Janowicz still starred on a defense that limited opponents to an average of just 11.6 points per game, but the offense struggled to find its identity in Hayes' new system and the Buckeyes finished 4-3-2 that included a 7-0 loss to Michigan, marking seven years in a row for the program without a win over the Wolverines.

His senior season resulted in no postseason awards. In fact, he didn't even finish in the top 10 of the '51 Heisman voting which was won by Princeton running back Dick Kazmaier.

The relative lack of production also cost him in the 1952 NFL draft as he fell all the way to the seventh round before the Washington Redskins finally selected him.

Pro football contracts in those days were minimal, especially for low-round draft choices, so Janowicz decided to weigh his options and spent the next year in military service.

The following year, he signed a $25,000 bonus contract with the Pittsburgh Pirates, a remarkable feat considering he hadn't played organized baseball in about four years. He became the first Heisman Trophy winner ever to play Major League Baseball and still one of only two men who can make that claim. The other is former Auburn running back Bo Jackson, who played with Kansas City, California and the Chicago White Sox from 1986-94.

Severely handicapped after four years away from the game, without minor league experience and the victim of a then rule that required any player signing a bonus contract to remain in the major leagues for two years, Janowicz saw little action in the 1953 and 1954 seasons. He was a catcher and third baseman for the Pirates and hit just .214 with two homers and 10 RBI in 83 total games.

Midway through the 1954 season, he decided to return to football, left the Pirates and signed with the Redskins. Playing halfback and handling the kicking chores in Washington, Janowicz flourished again. In two seasons, he carried the ball 99 times for 410 yards and four touchdowns, caught 12 receptions for 148 yards and three scores and kicked 10 field goals and 37 extra points.

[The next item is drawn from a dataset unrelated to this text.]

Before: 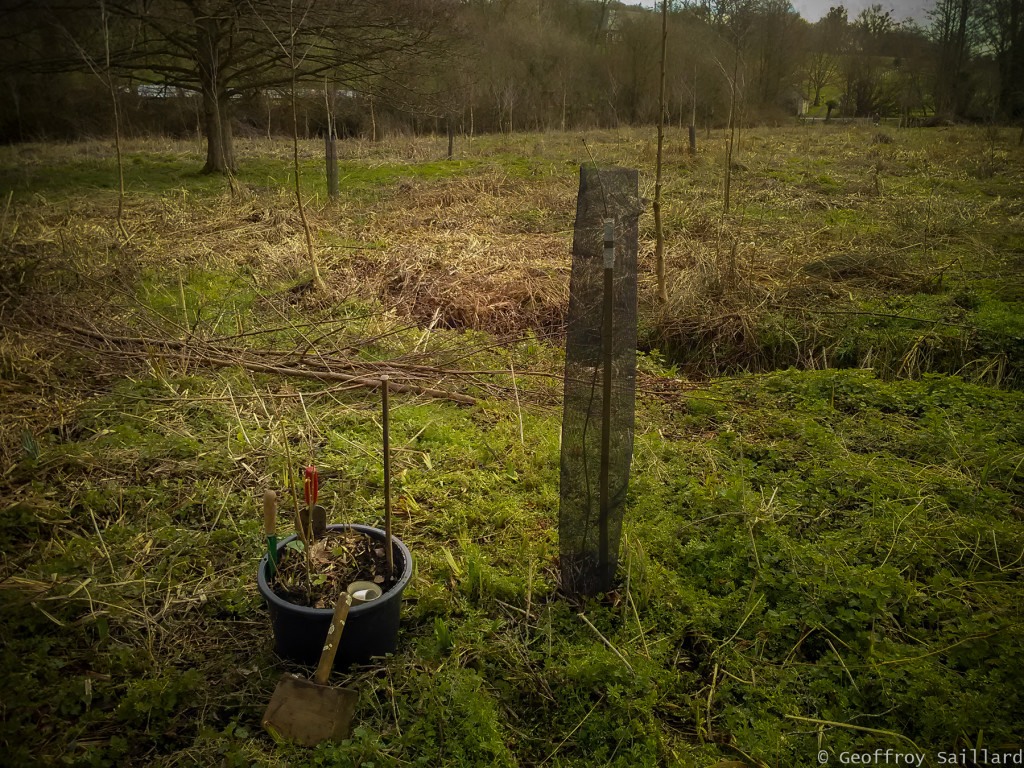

During the 1955 season, he led the NFL in scoring for much of the season until Doak Walker of Pittsburgh edged him for the season title on the final day.

Janowicz was eagerly looking forward to the 1956 NFL season and had finished playing in a preseason game in Los Angeles when he was involved in an automobile accident. He was nearly killed and suffered a massive head injury that caused partial paralysis of the left side of his body over the next two years.

Through countless hours of painful rehabilitation, he worked diligently to regain his mobility over the next several years but his athletic career was over. He returned to Columbus where he became a businessman, broadcaster and public speaker before accepting a position as administrative assistant to the state auditor of Ohio.

In 1969, he was elected to the College Football Hall of Fame and was part of the inaugural class inducted into the Ohio State Athletic Hall of Fame in 1977.

In 1992, Janowicz was honored at a university banquet and named "Ohio State's Greatest Athlete of the Last 50 Years." Later in life, his hometown of Elyria renamed the street where his old high school is located to Vic Janowicz Drive.

Diagnosed with cancer in the late 1980s and given only six months to live, Janowicz again beat the odds and lived another eight years, spending most of his time as a regular at OSU's Scarlet golf course or traveling around to local schools with his Heisman Trophy, allowing youngsters to see and touch a part of history.

Janowicz died Feb. 27, 1996, just one day after celebrating his 66th birthday. Ohio State honored him one last time in 2000 when it retired his No. 31 jersey.